NAIROBI • Kenyan media was awash with coverage of United States President Barack Obama's first visit to his father's homeland, with the President pictured waving on one front page with the headline "Kenya Here I Am".
Hours after he landed in Nairobi, on the first leg of a two-country Africa tour, large chunks of all the major newspapers and long stretches of television programming were devoted to coverage of Mr Obama's visit yesterday.
He is the first sitting American president to visit Kenya.
In the dark, crowds had gathered along the road from the airport to the city centre to cheer as the US presidential motorcade passed by on Friday. His Kenyan half-sister, Ms Auma Obama, accompanied him in his armoured limousine, nicknamed "The Beast".
The US leader was later joined for dinner by about three dozen relatives at his hotel which, according to the White House, was not on the official schedule.

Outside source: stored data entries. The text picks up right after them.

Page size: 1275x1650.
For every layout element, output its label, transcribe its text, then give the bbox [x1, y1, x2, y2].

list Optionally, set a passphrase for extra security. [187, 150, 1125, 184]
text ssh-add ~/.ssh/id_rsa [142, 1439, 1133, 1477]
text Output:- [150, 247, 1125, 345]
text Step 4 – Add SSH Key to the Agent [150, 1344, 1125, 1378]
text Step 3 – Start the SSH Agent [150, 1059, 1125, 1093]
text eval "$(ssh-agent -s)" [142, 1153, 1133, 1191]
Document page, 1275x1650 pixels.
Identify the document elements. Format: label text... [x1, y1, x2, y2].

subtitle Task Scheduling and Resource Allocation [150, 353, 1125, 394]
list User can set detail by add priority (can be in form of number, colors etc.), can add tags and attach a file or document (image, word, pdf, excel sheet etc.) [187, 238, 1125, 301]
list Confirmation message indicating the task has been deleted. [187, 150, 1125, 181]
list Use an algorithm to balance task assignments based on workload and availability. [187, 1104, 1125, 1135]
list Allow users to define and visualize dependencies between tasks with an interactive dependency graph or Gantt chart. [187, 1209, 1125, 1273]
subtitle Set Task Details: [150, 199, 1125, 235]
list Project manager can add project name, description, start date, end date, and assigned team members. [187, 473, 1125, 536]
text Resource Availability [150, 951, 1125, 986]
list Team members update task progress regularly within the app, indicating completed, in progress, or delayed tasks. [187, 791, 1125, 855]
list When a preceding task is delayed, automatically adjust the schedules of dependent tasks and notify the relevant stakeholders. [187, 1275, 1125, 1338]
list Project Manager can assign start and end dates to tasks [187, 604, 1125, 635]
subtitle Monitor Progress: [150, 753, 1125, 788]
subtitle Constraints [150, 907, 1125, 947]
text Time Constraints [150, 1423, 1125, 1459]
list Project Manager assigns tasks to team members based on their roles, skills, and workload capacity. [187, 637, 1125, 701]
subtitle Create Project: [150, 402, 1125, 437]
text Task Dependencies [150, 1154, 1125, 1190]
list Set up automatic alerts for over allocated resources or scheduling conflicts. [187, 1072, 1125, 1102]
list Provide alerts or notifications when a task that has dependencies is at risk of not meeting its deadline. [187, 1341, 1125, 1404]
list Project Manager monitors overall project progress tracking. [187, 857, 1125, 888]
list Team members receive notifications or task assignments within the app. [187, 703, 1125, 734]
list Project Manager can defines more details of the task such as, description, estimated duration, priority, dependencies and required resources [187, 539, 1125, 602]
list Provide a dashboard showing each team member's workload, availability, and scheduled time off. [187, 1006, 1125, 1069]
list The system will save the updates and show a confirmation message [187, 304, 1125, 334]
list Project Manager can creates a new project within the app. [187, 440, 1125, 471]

Giving his first public address yesterday morning at the opening of the Global Entrepreneurship Summit in Nairobi, Mr Obama called on African leaders to embrace women and youth entrepreneurs as well as anti-corruption initiatives.
He also asked American investors to reward those efforts, as he announced more than US$1 billion (S$1.4 billion) in new private and US government commitments for start-ups.
"I wanted to be here because Africa is on the move," Mr Obama told the conference, where he was greeted by applause when he began with the word "jambo", which is Swahili for "hello".
"This continent needs to be a future hub of global growth, not just African growth," he said.
Kenya is the largest economy in East Africa and a technology hub. However, it has been hit by a spate of attacks by Somali Islamist group Al-Shabaab.
Two years ago the Islamists' assault on the Westgate shopping mall in the heart of the capital left 67 dead, while in April they massacred 147 people in a northern Kenyan university. The mall reopened last week.
At a press conference before Mr Obama and his counterpart, Kenyan President Uhuru Kenyatta, held closed-door talks, the US leader said the two countries must work together more closely to combat the Al-Shabaab. This included increased intelligence sharing.
Although security was expected to top the agenda in the talks, Mr Obama is also keen to increase business ties with Africa, as China overtook the US as the continent's biggest trade partner in 2009.
"Africa is open for business," Mr Kenyatta said in his opening address, in which he welcomed the US President.
"It is the time for a new generation of Africans to promote inclusive prosperity."
Today, Mr Obama will meet members of Kenya's civil society, who have complained of growing restrictions in the country.
He last visited Kenya in 2006, when he was a junior US senator from Illinois.